## Task description
Reproduce the entire review of The Scarlet Pimpernel below word for word.

## Provided passage
French Revolution again: The Scarlet Pimpernel

The Scarlet Pimpernel  by Baroness Orczy

published 1905

 



I recently read several novels about the French Revolution, and realized that I had been intending also to read this book – recommended by a couple of people, in the past and currently – here in the comments:

Johan22 July 2024 at 18:53

Everything I know about the French revolution I learned from the Scarlet Pimpernel. (Well, at least I am sure those books have coloured my impressions of it forever.)

Clothes In Books23 July 2024 at 17:31

Totally understandable. With me it was Biggles - if there had been a time-travelling entry with Biggles goes to the Bastille I would have known much more about the French Revolution.

So I got hold of it. It is certainly an easy read – a tense and exciting adventure, concerning the rescue of aristocrats from France. The Scarlet Pimpernel is the nom de guerre of the leader of a group of brave dashing chaps. It is impossible to spoiler this book now: Sir Percy Blakeney is the Scarlet Pimpernel, something which is theoretically only revealed a long way into the book.

Sir Percy seems to be a lazy, dandyish fop, easily dismissed and disregarded. We know better. His wife Marguerite – a Frenchwoman – has no idea that he is the brave Pimpernel. They initially loved each other deeply, but have become estranged after an incident which makes no sense (either as an inciting incident or in its ultimate sorting out).

Camera intrinsics and pose records:
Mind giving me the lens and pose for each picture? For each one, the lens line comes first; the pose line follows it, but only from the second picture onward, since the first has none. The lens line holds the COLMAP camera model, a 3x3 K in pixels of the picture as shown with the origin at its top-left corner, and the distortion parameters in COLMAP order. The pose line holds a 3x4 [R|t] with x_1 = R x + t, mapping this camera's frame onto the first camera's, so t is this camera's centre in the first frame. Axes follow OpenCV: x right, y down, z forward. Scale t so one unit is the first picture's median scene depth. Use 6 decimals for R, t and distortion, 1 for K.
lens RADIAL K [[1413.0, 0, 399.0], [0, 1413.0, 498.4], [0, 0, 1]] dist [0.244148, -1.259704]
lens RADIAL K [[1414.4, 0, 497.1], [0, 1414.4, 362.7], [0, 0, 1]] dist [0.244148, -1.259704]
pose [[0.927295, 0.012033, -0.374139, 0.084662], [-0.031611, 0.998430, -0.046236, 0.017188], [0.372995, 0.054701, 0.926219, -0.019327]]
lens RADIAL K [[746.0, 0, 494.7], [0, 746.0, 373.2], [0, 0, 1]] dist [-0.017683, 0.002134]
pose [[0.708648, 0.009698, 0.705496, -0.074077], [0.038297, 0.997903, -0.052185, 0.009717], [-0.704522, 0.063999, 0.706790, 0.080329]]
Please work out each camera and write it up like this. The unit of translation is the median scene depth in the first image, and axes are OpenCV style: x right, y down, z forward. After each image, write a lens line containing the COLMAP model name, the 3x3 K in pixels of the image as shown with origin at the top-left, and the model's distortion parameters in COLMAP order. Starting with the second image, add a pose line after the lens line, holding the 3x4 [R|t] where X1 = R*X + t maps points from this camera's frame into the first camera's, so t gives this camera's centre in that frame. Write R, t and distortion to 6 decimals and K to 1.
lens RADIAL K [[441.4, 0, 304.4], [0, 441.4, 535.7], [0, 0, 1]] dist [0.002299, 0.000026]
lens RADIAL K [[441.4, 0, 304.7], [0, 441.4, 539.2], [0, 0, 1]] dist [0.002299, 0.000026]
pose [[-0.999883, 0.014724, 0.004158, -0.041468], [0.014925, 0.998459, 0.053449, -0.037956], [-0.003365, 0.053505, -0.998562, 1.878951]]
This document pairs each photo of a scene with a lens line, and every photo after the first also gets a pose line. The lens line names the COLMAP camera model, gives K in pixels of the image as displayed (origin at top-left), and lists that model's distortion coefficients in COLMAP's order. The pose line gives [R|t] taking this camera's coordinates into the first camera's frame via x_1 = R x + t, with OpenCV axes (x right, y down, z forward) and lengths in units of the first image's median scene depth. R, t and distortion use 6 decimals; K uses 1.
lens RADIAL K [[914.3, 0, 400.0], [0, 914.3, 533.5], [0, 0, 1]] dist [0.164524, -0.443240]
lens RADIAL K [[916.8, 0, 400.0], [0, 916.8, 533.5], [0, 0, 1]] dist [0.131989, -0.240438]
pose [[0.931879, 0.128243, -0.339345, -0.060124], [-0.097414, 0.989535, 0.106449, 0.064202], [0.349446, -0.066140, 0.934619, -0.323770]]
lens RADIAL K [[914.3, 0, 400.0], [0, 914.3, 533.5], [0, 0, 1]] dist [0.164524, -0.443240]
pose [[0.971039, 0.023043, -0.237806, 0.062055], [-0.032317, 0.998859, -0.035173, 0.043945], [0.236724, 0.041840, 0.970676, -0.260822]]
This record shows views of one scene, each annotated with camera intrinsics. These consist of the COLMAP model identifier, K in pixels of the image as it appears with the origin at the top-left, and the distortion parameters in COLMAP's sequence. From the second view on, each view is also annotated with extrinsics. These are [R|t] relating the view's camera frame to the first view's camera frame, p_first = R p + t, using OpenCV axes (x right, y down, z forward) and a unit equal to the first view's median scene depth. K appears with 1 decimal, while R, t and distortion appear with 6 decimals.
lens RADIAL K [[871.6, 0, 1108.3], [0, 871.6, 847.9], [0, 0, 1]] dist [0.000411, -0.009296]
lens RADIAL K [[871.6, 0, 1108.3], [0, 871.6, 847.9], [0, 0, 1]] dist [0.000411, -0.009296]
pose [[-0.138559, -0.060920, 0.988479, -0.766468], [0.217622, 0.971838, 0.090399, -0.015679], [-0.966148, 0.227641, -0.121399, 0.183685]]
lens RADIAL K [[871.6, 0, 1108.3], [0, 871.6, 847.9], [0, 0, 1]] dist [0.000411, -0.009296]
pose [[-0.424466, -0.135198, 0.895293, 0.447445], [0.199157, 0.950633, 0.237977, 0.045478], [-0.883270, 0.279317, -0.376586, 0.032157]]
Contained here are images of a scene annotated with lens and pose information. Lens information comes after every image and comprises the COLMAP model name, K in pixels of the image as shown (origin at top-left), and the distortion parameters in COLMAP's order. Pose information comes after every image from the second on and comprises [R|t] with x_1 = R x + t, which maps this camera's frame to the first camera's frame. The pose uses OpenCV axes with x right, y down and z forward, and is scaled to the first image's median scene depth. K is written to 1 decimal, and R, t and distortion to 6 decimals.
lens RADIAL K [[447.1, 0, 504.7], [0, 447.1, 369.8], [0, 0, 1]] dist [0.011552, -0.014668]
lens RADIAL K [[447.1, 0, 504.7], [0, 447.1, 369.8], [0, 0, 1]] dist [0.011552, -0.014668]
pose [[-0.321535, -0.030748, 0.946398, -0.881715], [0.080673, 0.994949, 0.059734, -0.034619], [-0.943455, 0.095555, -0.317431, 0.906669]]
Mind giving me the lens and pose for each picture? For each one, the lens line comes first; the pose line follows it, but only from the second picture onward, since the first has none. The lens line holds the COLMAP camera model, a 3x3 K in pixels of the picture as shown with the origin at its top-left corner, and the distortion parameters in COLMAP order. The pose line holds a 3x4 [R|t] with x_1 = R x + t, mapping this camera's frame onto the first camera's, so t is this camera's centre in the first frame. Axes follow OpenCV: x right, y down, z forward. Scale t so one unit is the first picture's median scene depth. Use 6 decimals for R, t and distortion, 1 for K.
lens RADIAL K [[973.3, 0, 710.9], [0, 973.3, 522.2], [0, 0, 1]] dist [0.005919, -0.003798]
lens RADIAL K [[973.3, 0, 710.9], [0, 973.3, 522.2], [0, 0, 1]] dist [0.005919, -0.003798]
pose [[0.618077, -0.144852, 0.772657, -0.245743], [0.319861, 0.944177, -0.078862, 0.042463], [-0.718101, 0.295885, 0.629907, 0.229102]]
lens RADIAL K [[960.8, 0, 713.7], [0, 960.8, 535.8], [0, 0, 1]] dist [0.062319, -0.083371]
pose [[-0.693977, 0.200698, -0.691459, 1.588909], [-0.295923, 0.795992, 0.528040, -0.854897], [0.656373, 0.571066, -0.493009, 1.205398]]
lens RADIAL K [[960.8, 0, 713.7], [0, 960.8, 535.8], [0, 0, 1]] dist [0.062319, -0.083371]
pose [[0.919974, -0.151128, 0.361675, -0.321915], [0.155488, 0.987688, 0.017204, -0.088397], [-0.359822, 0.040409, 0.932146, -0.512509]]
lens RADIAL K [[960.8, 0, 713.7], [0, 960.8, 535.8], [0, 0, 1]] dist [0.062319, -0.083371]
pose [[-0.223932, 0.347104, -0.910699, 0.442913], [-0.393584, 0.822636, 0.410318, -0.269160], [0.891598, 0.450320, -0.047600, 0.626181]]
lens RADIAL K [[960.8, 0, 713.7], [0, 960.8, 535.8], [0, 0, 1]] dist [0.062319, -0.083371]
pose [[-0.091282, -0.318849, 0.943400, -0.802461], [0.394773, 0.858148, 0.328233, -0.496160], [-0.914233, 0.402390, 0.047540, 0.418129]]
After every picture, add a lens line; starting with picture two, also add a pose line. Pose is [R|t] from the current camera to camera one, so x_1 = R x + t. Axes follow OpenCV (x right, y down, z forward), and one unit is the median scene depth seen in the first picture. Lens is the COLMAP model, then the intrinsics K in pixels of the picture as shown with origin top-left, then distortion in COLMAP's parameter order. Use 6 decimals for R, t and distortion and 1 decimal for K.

## Answer space
French Revolution again: The Scarlet Pimpernel

The Scarlet Pimpernel  by Baroness Orczy

published 1905

 



I recently read several novels about the French Revolution, and realized that I had been intending also to read this book – recommended by a couple of people, in the past and currently – here in the comments:

Johan22 July 2024 at 18:53

Everything I know about the French revolution I learned from the Scarlet Pimpernel. (Well, at least I am sure those books have coloured my impressions of it forever.)

Clothes In Books23 July 2024 at 17:31

Totally understandable. With me it was Biggles - if there had been a time-travelling entry with Biggles goes to the Bastille I would have known much more about the French Revolution.

So I got hold of it. It is certainly an easy read – a tense and exciting adventure, concerning the rescue of aristocrats from France. The Scarlet Pimpernel is the nom de guerre of the leader of a group of brave dashing chaps. It is impossible to spoiler this book now: Sir Percy Blakeney is the Scarlet Pimpernel, something which is theoretically only revealed a long way into the book.

Sir Percy seems to be a lazy, dandyish fop, easily dismissed and disregarded. We know better. His wife Marguerite – a Frenchwoman – has no idea that he is the brave Pimpernel. They initially loved each other deeply, but have become estranged after an incident which makes no sense (either as an inciting incident or in its ultimate sorting out).